Igor Larionov was known as “the Russian Gretzky” in international competition and as “The Professor” in the NHL. He and former KLM linemate Krutov were introduced to Canucks fans before the 1989 season when they had permission to join the North American team. Larionov was an immediate hit: relaxed, articulate, and eager to challenge himself in the new league. Krutov, alas, never felt comfortable in the new world and returned after a single season.
But even Larionov took a while to get his footing. Hailed as a saviour with the phenomenal skill set he showed internationally, the first season was a disappointment. The 29-year old managed just 17 goals and 44 points, dropping even lower the next year when Krutov left. In year three, however, he helped shepherd in a young rookie named Pavel Bure to the team. With 65 points in 72 games that year, and playing an important role in Bure’s development, you would think the Canucks would do everything they could to hang onto the veteran.
Larionov insisted on playing for a year in Europe as a way to break free of an exploitative transfer payment system. He could return the next year as a true free agent, without the Russian Hockey Federation taking a cut of his contracts. GM Pat Quinn agreed, but after Larionov joined HC Lugano, Quinn needed the contract room. He believed that Larionov’s skills would be diminished with age and waived him. Larionov’s Canucks career ended eleven seasons before his NHL one did.
He played 210 games with Vancouver, scoring 51 goals and 143 points.
There are few options for the Vancouver Canucks best Russian.

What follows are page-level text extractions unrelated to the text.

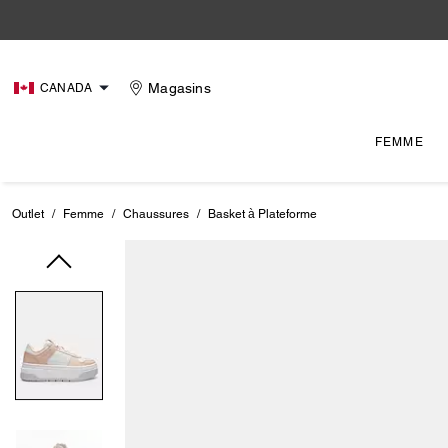
Magasins
CANADA
FEMME
Outlet
/
Femme
/
Chaussures
/
Basket à Plateforme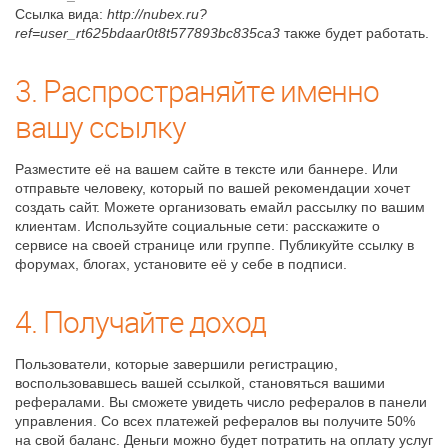
Ссылка вида:
http://nubex.ru?
ref=user_rt625bdaar0t8t577893bc835ca3
также будет работать.
3. Распространяйте именно
вашу ссылку
Разместите её на вашем сайте в тексте или баннере. Или
отправьте человеку, который по вашей рекомендации хочет
создать сайт. Можете организовать емайл рассылку по вашим
клиентам. Используйте социальные сети: расскажите о
сервисе на своей странице или группе. Публикуйте ссылку в
форумах, блогах, установите её у себе в подписи.
4. Получайте доход
Пользователи, которые завершили регистрацию,
воспользовавшесь вашей ссылкой, становяться вашими
рефералами. Вы сможете увидеть число рефералов в панели
управления. Со всех платежей рефералов вы получите 50%
на свой баланс. Деньги можно будет потратить на оплату услуг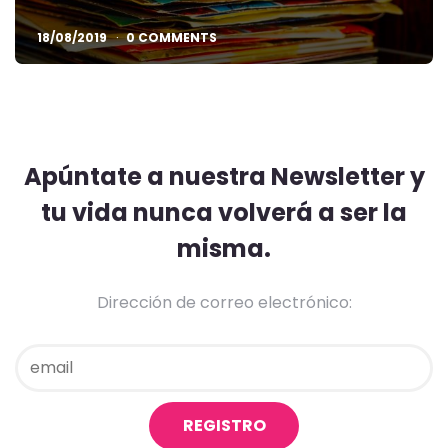
18/08/2019
0 COMMENTS
Apúntate a nuestra Newsletter y
tu vida nunca volverá a ser la
misma.
Dirección de correo electrónico: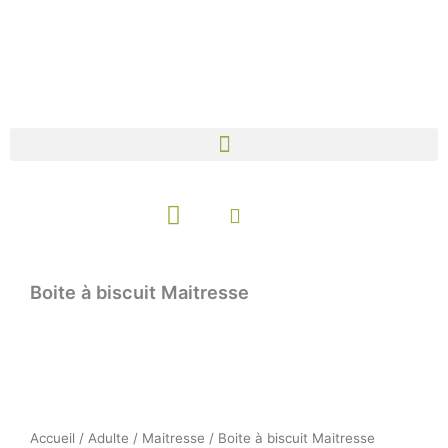
Aller
au
contenu
Panier
Boite à biscuit Maitresse
Accueil
/
Adulte
/
Maitresse
/ Boite à biscuit Maitresse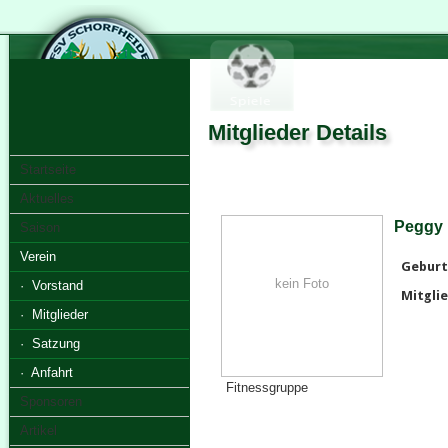
Mitglieder Details
Startseite
Aktuelles
Peggy 
Saison
Verein
Geburt
kein Foto
· Vorstand
Mitglie
· Mitglieder
· Satzung
· Anfahrt
Fitnessgruppe
Sponsoren
Artikel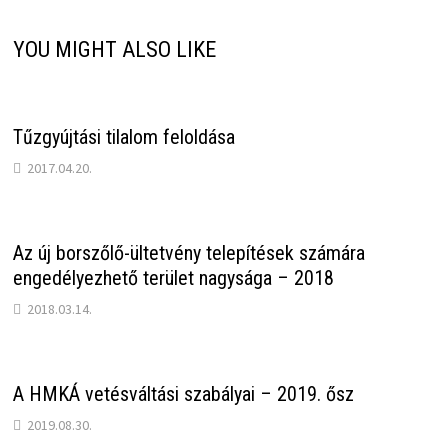
YOU MIGHT ALSO LIKE
Tűzgyújtási tilalom feloldása
2017.04.20.
Az új borszőlő-ültetvény telepítések számára
engedélyezhető terület nagysága – 2018
2018.03.14.
A HMKÁ vetésváltási szabályai – 2019. ősz
2019.08.30.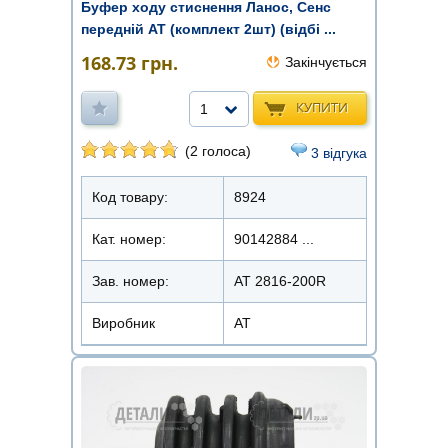
Буфер ходу стиснення Ланос, Сенс
передній AT (комплект 2шт) (відбі ...
168.73
грн.
Закінчується
КУПИТИ
1
(2 голоса)
3 відгука
Код товару:
8924
Кат. номер:
90142884 ...
Зав. номер:
AT 2816-200R
Виробник
АТ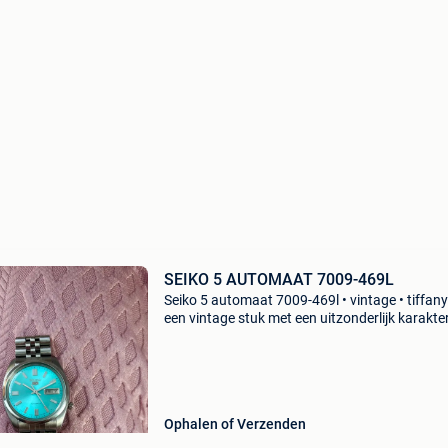
SEIKO 5 AUTOMAAT 7009-469L
Seiko 5 automaat 7009-469l • vintage • tiffany
een vintage stuk met een uitzonderlijk karakter
Deze seiko 5 automatic 7009-469l verleidt
onmiddellijk met zijn prachtige tiffany-blauwe
Ophalen of Verzenden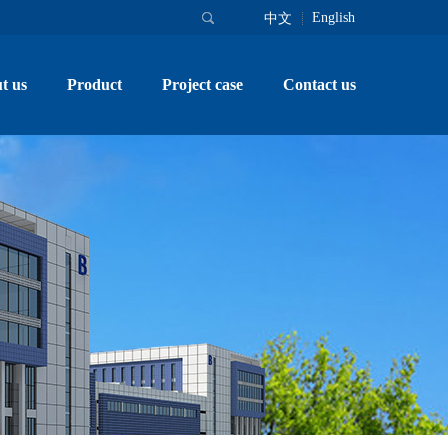
English
中文
t us
Product
Project case
Contact us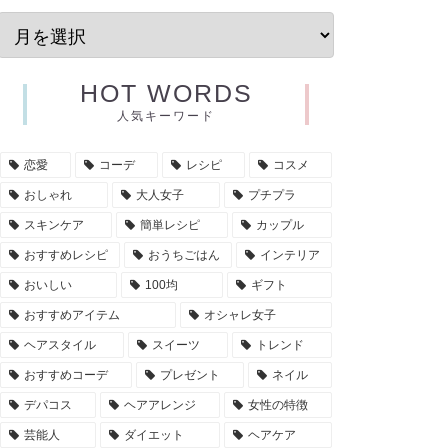
HOT WORDS
人気キーワード
恋愛
コーデ
レシピ
コスメ
おしゃれ
大人女子
プチプラ
スキンケア
簡単レシピ
カップル
おすすめレシピ
おうちごはん
インテリア
おいしい
100均
ギフト
おすすめアイテム
オシャレ女子
ヘアスタイル
スイーツ
トレンド
おすすめコーデ
プレゼント
ネイル
デパコス
ヘアアレンジ
女性の特徴
芸能人
ダイエット
ヘアケア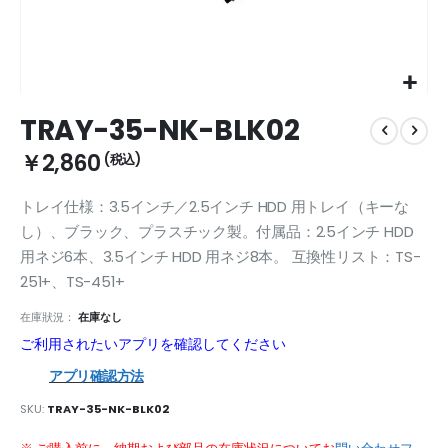
Skip
TRAY-35-NK-BLK02
to
the
￥2,860
beginning
of
トレイ仕様：3.5インチ／2.5インチ HDD 用トレイ（キーな
the
images
し）、ブラック、プラスチック製。付属品：2.5インチ HDD
gallery
用ネジ6本、3.5インチ HDD 用ネジ8本。 互換性リスト：TS-
251+、TS-451+
在庫狀況：
在庫なし
ご利用されたいアプリを確認してください
アプリ確認方法
SKU
TRAY-35-NK-BLK02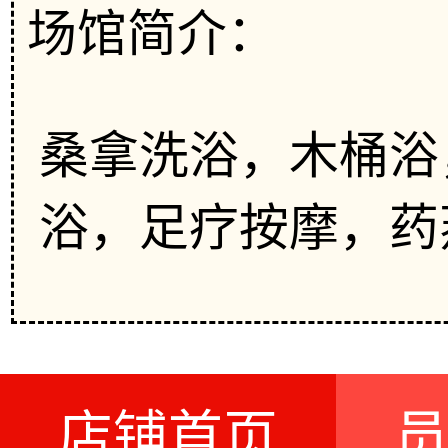
场馆简介：
桑拿洗浴，木桶浴
浴，足疗按摩，药
店铺首页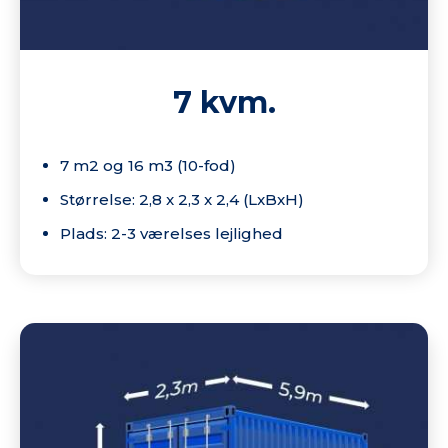
7 kvm.
7 m2 og 16 m3 (10-fod)
Størrelse: 2,8 x 2,3 x 2,4 (LxBxH)
Plads: 2-3 værelses lejlighed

Even two of the three listed here left in unfortunate circumstances. Only eighteen have played for Vancouver so far, and just two lasted 300 or more regular-season games. But there is a reason to hope the bad luck (or bad management, whichever you want to blame) will end soon. Former Canuck Nikita Tryamkin wants to make a return after a Krutov-like first season. Whether a second chance will work out better this time, or happen at all, remains to be seen. But it does help reassure fans that Vancouver hasn’t been “blacklisted” by potential free agents from Russia.
Even better is the delayed arrival of Vasili Podkolzin, finishing out his contract in the KHL. While his numbers may not be blinding, it is well worth remembering that he is one of VERY few teenagers in that league. He’s going to be worth the wait.
Right now? The answer’s obvious. Bure’s blinding speed, deadly shot, and fierce determination make him stand out in any list of greats. That he has little competition does nothing to diminish his accomplishments.